_Actions to take:_
1. Quote the section of the kakariki thread starting at "Yup, she is" and ending at "ever i did.".
2. Name every distinct username shown as a poster in the kakariki thread.
3. In the kakariki thread, where will Rosie be put after she is returned?

# meet rosie, the kakariki



## matthew-peter (Aug 30, 2009)

Hello everyone meet the nesewest adition to my flock, rosie the kakariki, shes really starting to open up now shes been here two days and from not moving around much she is really starting to climb about, being interested in everything, even my model railway which she is making short work of the balsa platforms hmy:, but im not too fussy as i can hopefully ween her out of it. anyway heres a picture of the lovely lass after her bath this morning looking a bit wet.
http://www.petforums.co.uk/attachment.php?attachmentid=29426&stc=1&d=1251984799


----------



## Freebird (Sep 12, 2008)

Cute! I love kakariki's, they do love water don't they


----------



## sullivan (Aug 29, 2008)

Ahh nice to see one dont seem to see them around as much as i use to there gorg birds i also like borks.


----------



## Summer1098 (Jun 20, 2009)

She's cute. Have you named her as yet?


----------



## matthew-peter (Aug 30, 2009)

Yup, she is called Rosie. 
For only having her two days so far i think shes doing really well. she sits on my finger, shoulder and sometimes lets me stroke her head, she is still very flighty and wont always stay too long but she is getting there and shes not very playful yet, but more so since yesterday.

Really think that in a months time shell be all over the place.


----------



## matthew-peter (Aug 30, 2009)

well unfortunatly ive had to return her to the an that i bought her from. she was becomin too noisey and was fighting with the budgies when they were out, wouldnt qieten down when they were away and so i couldnt win what ever i did.

Really sad to see her go but she will now but put in an aviary of kaks, so i guess its for the best.


----------



## Freebird (Sep 12, 2008)

_Provided data:_
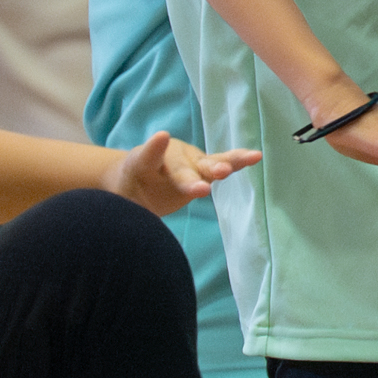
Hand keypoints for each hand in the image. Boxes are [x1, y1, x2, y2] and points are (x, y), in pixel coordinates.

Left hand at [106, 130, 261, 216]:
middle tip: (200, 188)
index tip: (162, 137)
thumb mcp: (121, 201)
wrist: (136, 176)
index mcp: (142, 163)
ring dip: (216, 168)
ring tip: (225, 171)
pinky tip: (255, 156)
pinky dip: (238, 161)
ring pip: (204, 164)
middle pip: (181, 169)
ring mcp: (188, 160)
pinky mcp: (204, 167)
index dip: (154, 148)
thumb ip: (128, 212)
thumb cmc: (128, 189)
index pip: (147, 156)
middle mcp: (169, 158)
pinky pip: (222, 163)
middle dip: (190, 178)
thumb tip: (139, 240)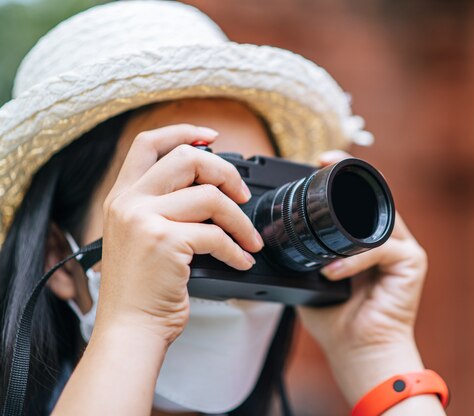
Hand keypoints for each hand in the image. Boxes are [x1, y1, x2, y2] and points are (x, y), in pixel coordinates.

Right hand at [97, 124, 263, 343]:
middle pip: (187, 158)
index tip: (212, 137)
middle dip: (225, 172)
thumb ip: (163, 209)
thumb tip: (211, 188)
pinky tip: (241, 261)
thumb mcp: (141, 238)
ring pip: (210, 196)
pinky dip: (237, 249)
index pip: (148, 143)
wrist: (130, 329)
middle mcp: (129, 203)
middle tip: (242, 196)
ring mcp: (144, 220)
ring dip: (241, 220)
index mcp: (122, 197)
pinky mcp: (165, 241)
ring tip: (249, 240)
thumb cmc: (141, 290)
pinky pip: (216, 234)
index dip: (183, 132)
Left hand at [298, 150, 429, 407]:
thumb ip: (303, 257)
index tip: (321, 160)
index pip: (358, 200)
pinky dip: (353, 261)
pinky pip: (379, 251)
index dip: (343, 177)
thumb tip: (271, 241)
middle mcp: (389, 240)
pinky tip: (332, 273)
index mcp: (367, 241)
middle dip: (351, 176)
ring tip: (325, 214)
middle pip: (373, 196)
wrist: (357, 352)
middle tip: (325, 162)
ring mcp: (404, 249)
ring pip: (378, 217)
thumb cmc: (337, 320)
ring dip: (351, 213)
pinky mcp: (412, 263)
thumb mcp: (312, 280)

_Answer section:_
1.
Yup, she is called Rosie. 
For only having her two days so far i think shes doing really well. she sits on my finger, shoulder and sometimes lets me stroke her head, she is still very flighty and wont always stay too long but she is getting there and shes not very playful yet, but more so since yesterday.

Really think that in a months time shell be all over the place.


----------



## matthew-peter (Aug 30, 2009)

well unfortunatly ive had to return her to the an that i bought her from. she was becomin too noisey and was fighting with the budgies when they were out, wouldnt qieten down when they were away and so i couldnt win what ever i did.

2. matthew-peter, Freebird, sullivan, Summer1098

3. In an aviary of kakarikis.